According to the evidence presented to the workers’ compensation judge, the year prior to the work injury, the claimant worked a total of 10 days. He had not worked consistently during the prior three years and that, since April 2015, he had not worked a full 40-hour week. In a decision granting the Claim Petition, the judge found, based on a Collective Bargaining Agreement (CBA), the claimant had an expectation he would be paid $33.59 per hour for a 40-hour work week and the wages he earned in the year prior to the injury were a gross underestimation of his true earning capacity. The judge also dismissed the employer’s review and termination petitions.

The employer appealed to the Appeal Board, which reversed an award of disfigurement benefits made by the judge, but the Board affirmed in all other respects.

The employer then appealed to the Commonwealth Court, arguing the judge erred in calculating the claimant’s average weekly wage (AWW) based on an expected 40-hour work week as the evidence showed that since April 2015, the claimant had not worked a 40-hour work week.

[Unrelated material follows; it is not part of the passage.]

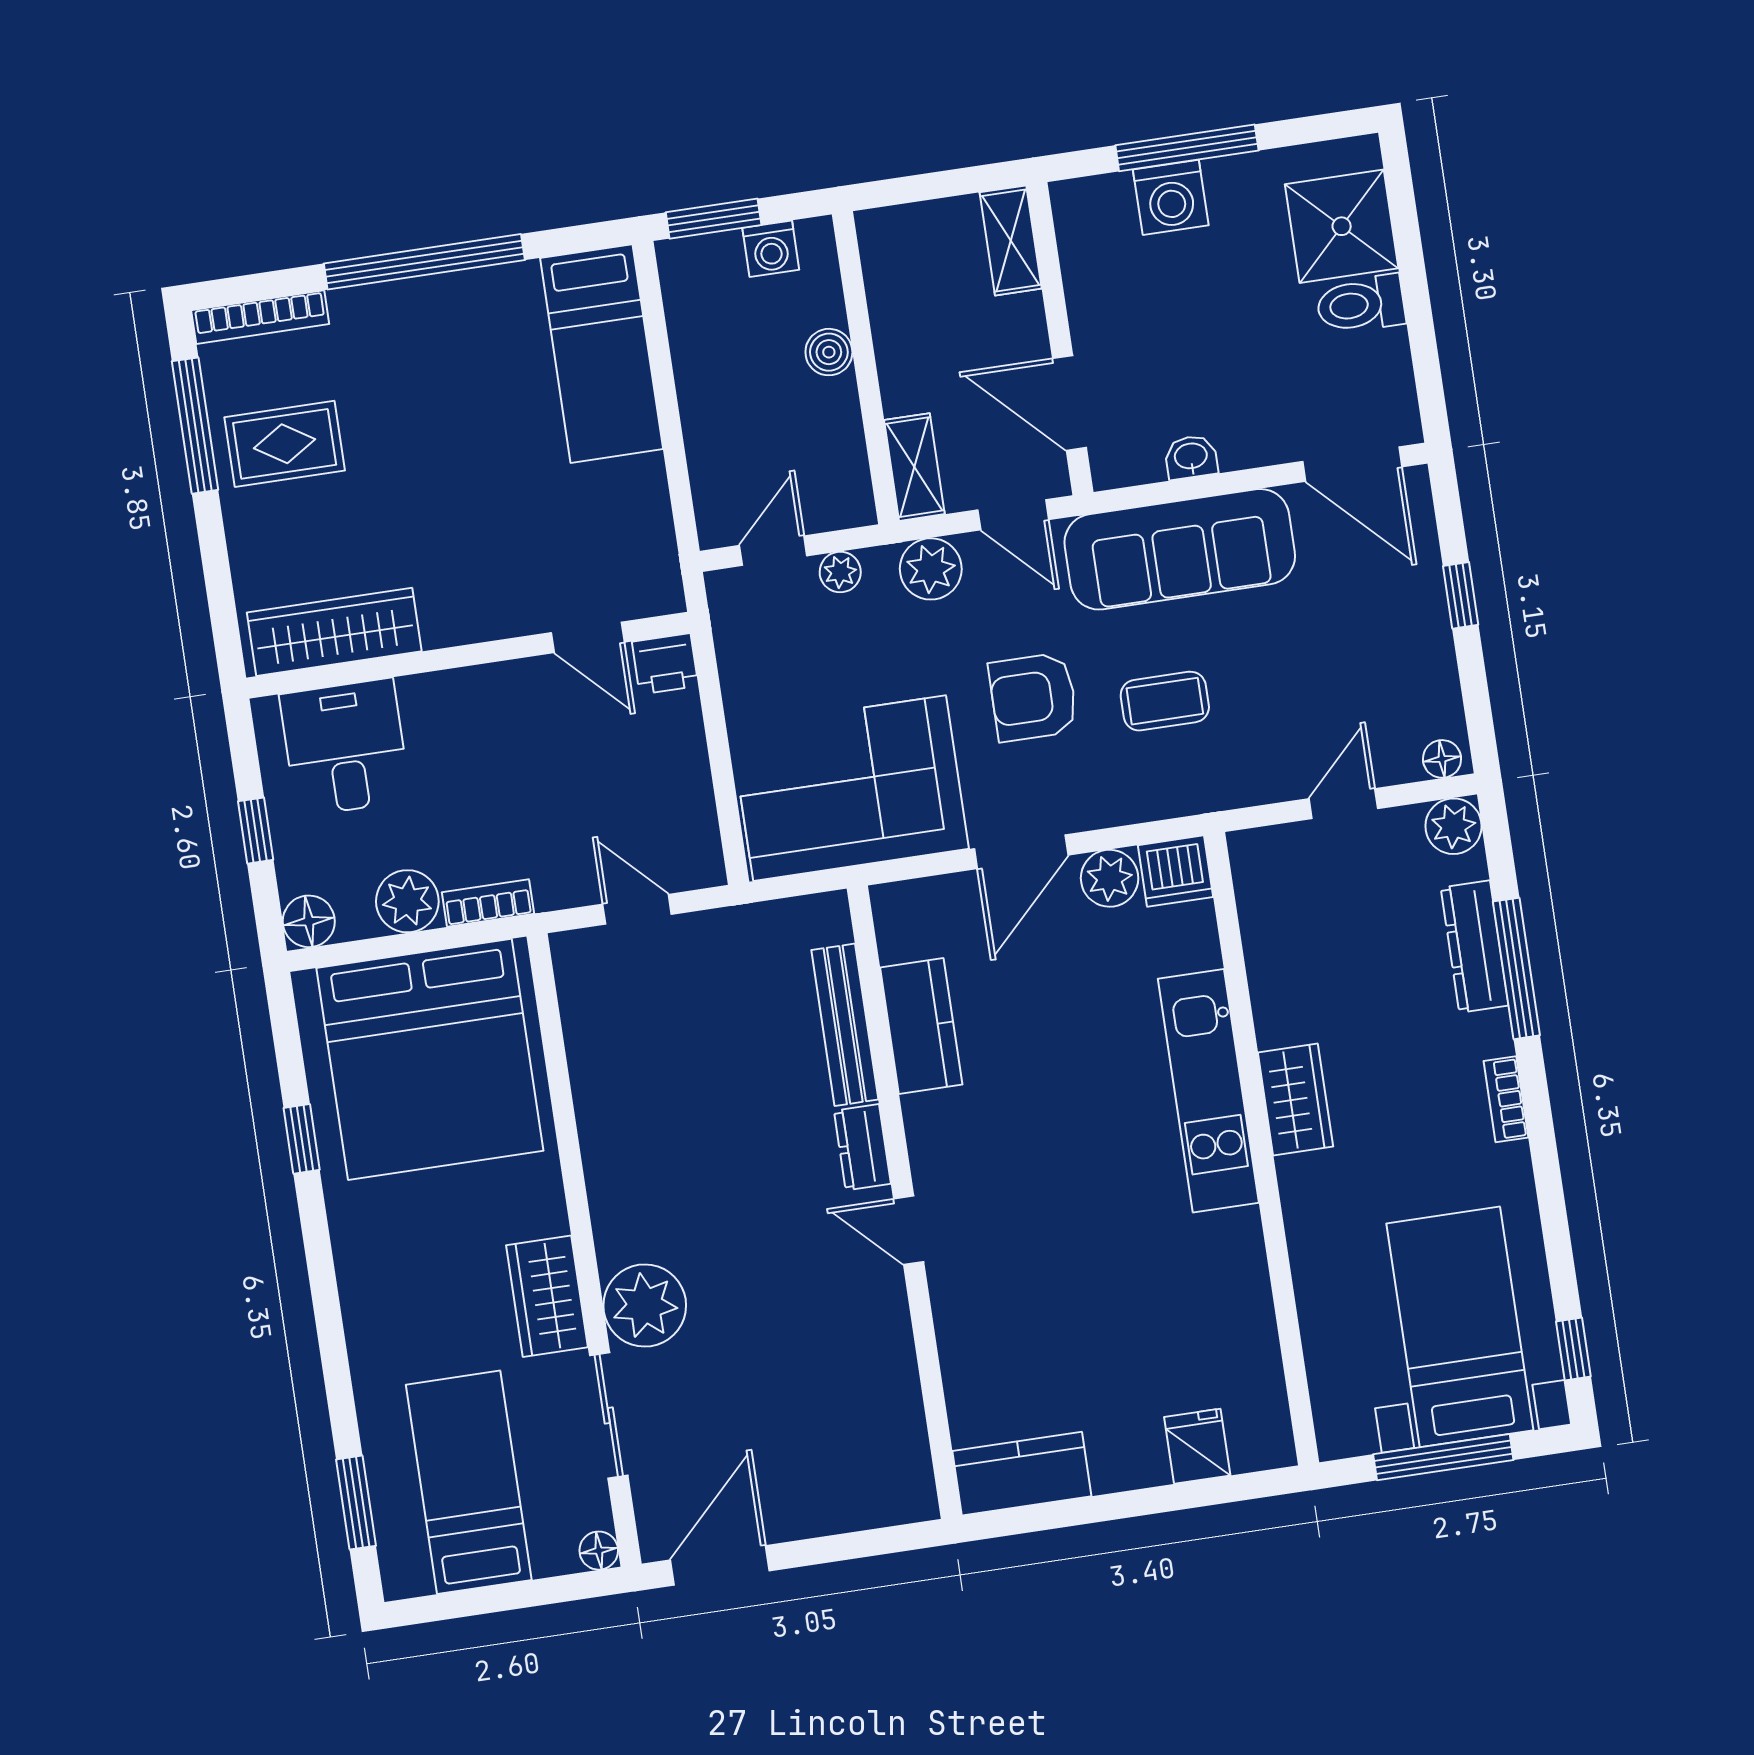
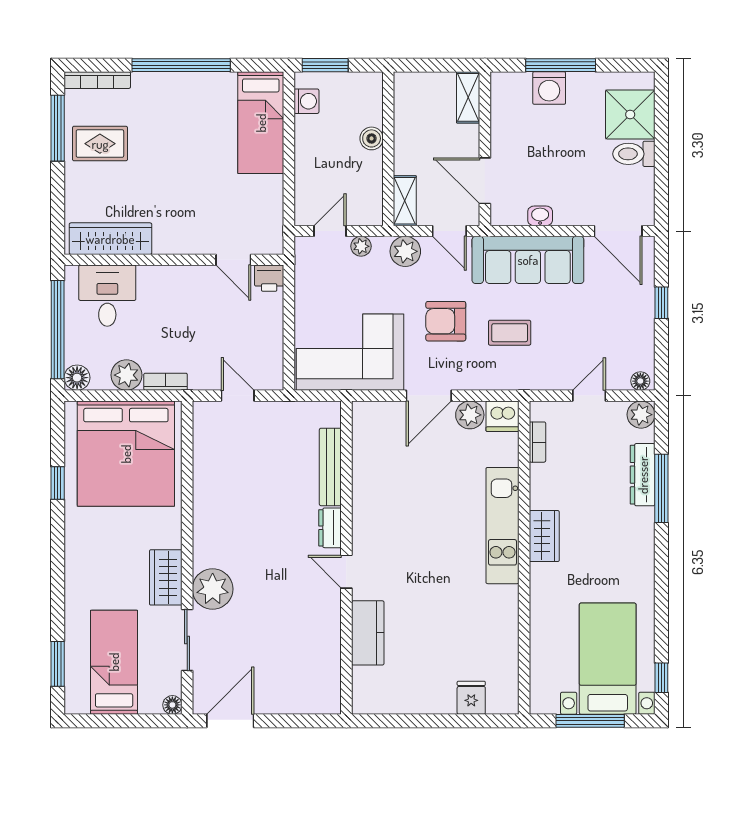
washing machine: (771, 249) -> (307, 101), moved, turned -90
window: (256, 831) -> (58, 330), width x3.17
kitchen counter: (921, 1026) -> (367, 473), removed
bookcase: (1506, 1099) -> (537, 442), moved, turned 180
kitchen counter: (1022, 1474) -> (368, 633), moved, turned 90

The court rejected the employer’s argument and dismissed their appeal. According to the court, Section 309(d.2) applied to the claimant’s average weekly wage calculation since the claimant worked less than a complete period of 13 calendar weeks prior to sustaining the work injury. Section 309(d.2) states the average weekly wage shall be the hourly wage rate, multiplied by the number of hours expected to work per week, under the terms of employment. The court noted the claimant was a long-term employee and maintained a continuing employment relationship with the employer under the terms of a CBA, even when he was not working due to past work-related disabilities or FMLA leave.

The court additionally noted that after the injury, the employer offered the claimant modified work at the pay rate of $33.59 per hour, on a full-time basis, five days per week. The offer letter supported an expectation of earnings of $1,343.60 per week, and the court affirmed the AWW calculation made by the judge.